Excerpted passage>
Over the last 17 years or so, satellite-tracking technology has revolutionised our understanding of not only hen harrier ecology, but also the persistent, illegal killing of these birds on driven grouse moors across the UK.
Two organisations have been at the forefront of hen harrier satellite tracking – Natural England and the RSPB (with significant help from raptor study groups and others).
For several years now, Natural England has been intermittently publishing the fates of the hen harriers it’s team has tagged (see here), but only with vague explanations about its definition of the category, ‘Missing, Fate Unknown’ (e.g. see here).
Of course, since then, a significant academic paper published in 2019 demonstrated what we all already knew – that patterns of satellite-tagged hen harrier disappearances suggested widespread illegal killing on British grouse moors (see here).
A further paper, published in 2023 and this time analysing the fates of hen harriers tagged by the RSPB, reached the same conclusion (see here).
Since 2018, I have been publishing details about the confirmed/suspected deaths of satellite-tagged (and a few untagged) hen harriers using data from both Natural England and the RSPB (this list currently stands at 130 illegally killed/’missing’ hen harriers although there are still more to add; those data are currently being withheld from the public – see here).
Now, for the first time, the RSPB has launched an interactive map hub showing the fates of hen harriers its team has satellite-tagged since 2014 (currently up to October 2024).
The RSPB’s interactive database includes the fates of 178 of the 226 hen harriers satellite-tagged so far. Some dead hen harriers are not included as they are subject to ongoing police investigations. The hen harriers that are still alive and are currently being tracked are also not included, for what should be obvious reasons.
The interactive map hub allows users to filter the ‘fates’ of the RSPB’s tagged hen harriers into five different categories:
- Confirmed Illegal persecution
- Stop no malfunction (where the bird has disappeared in suspicious circumstances)
- Natural
- Unknown
- Tag failure/expired
Detailed explanations of each of these categories are provided on the hub.
Users are also able to zoom in to the map to show the general area where a harrier died and you can manipulate the map to show terrain etc.

Things to do>
1 – Reproduce the passage of the hen harrier tracking article from "Over the last" up to and including "groups and others).".
2 – According to the hen harrier tracking article, the fates of how many of the RSPB's satellite-tagged hen harriers are included in its interactive database?
3 – Go on with the article on hen harrier satellite tracking, starting after its final sentence.
The records that come next are separate material and have no connection to the article on hen harrier satellite tracking.

Entries provided>
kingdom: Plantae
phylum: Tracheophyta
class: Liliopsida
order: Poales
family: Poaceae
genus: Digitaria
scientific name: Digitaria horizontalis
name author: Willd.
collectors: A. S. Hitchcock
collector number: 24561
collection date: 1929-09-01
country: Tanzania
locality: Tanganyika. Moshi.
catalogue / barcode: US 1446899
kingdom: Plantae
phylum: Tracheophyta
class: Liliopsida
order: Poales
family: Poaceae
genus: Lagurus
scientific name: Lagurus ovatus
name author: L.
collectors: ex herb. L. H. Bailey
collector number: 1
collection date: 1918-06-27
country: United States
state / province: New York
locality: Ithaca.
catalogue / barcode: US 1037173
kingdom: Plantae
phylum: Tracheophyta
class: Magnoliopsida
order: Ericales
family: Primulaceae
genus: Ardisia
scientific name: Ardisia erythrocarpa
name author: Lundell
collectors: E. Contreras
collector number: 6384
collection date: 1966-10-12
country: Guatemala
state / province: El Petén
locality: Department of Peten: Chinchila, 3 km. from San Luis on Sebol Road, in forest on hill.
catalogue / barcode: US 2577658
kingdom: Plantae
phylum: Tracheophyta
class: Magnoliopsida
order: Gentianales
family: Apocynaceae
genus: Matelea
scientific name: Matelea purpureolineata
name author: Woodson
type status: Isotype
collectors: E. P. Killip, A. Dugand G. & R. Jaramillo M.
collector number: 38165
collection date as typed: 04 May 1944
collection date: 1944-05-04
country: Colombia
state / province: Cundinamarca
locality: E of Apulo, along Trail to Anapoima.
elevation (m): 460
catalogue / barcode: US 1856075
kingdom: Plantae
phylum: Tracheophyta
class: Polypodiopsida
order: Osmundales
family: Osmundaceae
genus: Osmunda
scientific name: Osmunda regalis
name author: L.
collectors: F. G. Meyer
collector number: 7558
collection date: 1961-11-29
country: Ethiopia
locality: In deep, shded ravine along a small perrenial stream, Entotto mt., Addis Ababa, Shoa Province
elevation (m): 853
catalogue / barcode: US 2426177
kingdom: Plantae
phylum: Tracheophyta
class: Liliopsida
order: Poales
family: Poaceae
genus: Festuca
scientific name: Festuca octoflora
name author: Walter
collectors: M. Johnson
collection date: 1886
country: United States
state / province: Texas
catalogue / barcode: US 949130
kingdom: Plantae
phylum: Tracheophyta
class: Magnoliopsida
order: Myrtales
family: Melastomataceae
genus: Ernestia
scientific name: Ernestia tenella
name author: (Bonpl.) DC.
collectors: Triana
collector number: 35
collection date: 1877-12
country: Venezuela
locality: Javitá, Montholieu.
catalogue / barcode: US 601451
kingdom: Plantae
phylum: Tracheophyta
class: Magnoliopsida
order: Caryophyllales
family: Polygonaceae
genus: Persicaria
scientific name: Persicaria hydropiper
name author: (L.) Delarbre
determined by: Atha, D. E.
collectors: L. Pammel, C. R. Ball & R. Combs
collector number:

The results>
1 –
Over the last 17 years or so, satellite-tracking technology has revolutionised our understanding of not only hen harrier ecology, but also the persistent, illegal killing of these birds on driven grouse moors across the UK.
Two organisations have been at the forefront of hen harrier satellite tracking – Natural England and the RSPB (with significant help from raptor study groups and others).

2 – 178 of the 226 hen harriers satellite-tagged so far.

3 –
This facility is a useful and welcome addition to the public record on the fates of individual satellite-tracked hen harriers in the UK. I’m not sure it provides us with any wider, big-picture information that we don’t already know but that’s probably not the intention behind this interactive hub anyway. What it does do is provide the public with a level of detail to help them understand the scale of satellite-tagging efforts on the UK’s hen harriers and thus the veracity of the extent of the ongoing illegal killing of this species on many driven grouse moors.
To visit the interactive map hub, click here.
To read the RSPB’s blog about the map hub, click here.
For those who want to see an end to hen harrier persecution, please consider signing this petition calling for a ban on driven grouse shooting – HERE.


NE should have had this years ago, after all their tagging project is “ours”. I would like to see RSPB add other searchable layers for the cases & recovered dead of Buzzards, SEO, Sparrowhawks, Goshawks, Ravens, Red Kites, etc to make the thing complete. I think there was a non-interactive map of persecution somewhere on RSPB website along these lines. I admit I haven’t searched it out as it continually frustrates me that this stuff is never straightforward to find on RSPB site.
Natural England do not seem to care and seem to be a waste of corrupt space there seems to be no organisations to trust . I don’t trust anyone there is more to it than we will ever be privvy to . Until driven grouse shooting is banned these birds wildlife will never be safe .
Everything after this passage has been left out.